WHAT YOU WILL DO: Swap "length" for "duration" in the entries from the first line through the line containing "8:55 PM to 9:45 PM, 50 minutes", and write those lines out again with everything else unchanged.

MATERIALS PROVIDED:
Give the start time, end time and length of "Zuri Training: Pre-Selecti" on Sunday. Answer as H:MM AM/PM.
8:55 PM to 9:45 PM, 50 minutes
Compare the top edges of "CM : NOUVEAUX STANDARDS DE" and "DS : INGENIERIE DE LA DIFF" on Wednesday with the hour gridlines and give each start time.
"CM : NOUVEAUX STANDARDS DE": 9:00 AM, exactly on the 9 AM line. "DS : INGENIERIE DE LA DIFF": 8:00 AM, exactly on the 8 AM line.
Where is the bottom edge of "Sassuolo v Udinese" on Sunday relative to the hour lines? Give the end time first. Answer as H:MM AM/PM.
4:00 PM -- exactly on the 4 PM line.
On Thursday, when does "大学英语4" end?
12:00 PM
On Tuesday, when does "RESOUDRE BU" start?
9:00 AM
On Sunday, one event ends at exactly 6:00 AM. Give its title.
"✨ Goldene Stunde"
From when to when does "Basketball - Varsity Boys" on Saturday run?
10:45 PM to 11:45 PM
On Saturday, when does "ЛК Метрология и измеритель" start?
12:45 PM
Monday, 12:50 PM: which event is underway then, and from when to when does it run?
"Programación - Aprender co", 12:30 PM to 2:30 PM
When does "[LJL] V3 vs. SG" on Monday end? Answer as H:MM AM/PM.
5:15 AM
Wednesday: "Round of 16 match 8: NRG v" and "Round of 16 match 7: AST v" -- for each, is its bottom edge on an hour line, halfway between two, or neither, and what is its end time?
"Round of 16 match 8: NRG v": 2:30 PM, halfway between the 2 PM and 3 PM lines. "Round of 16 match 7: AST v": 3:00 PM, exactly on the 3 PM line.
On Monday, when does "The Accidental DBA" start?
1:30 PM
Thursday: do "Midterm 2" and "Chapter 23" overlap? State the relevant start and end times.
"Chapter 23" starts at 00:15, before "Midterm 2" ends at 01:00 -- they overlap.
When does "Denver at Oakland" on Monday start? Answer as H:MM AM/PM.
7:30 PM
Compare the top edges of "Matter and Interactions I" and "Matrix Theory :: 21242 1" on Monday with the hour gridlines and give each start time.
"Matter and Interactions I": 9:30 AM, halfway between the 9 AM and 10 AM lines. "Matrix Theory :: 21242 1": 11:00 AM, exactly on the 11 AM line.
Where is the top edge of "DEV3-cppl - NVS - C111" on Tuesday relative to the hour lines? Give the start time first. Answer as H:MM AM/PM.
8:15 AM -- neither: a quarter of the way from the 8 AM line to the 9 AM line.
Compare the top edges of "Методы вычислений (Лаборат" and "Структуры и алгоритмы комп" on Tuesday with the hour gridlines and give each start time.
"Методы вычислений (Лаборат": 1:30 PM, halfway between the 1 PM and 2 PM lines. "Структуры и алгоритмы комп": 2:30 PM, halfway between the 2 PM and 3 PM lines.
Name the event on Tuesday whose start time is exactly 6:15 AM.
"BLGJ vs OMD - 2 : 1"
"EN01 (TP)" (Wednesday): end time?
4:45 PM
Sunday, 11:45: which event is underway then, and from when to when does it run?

SOLUTION BELOW:
Give the start time, end time and duration of "Zuri Training: Pre-Selecti" on Sunday. Answer as H:MM AM/PM.
8:55 PM to 9:45 PM, 50 minutes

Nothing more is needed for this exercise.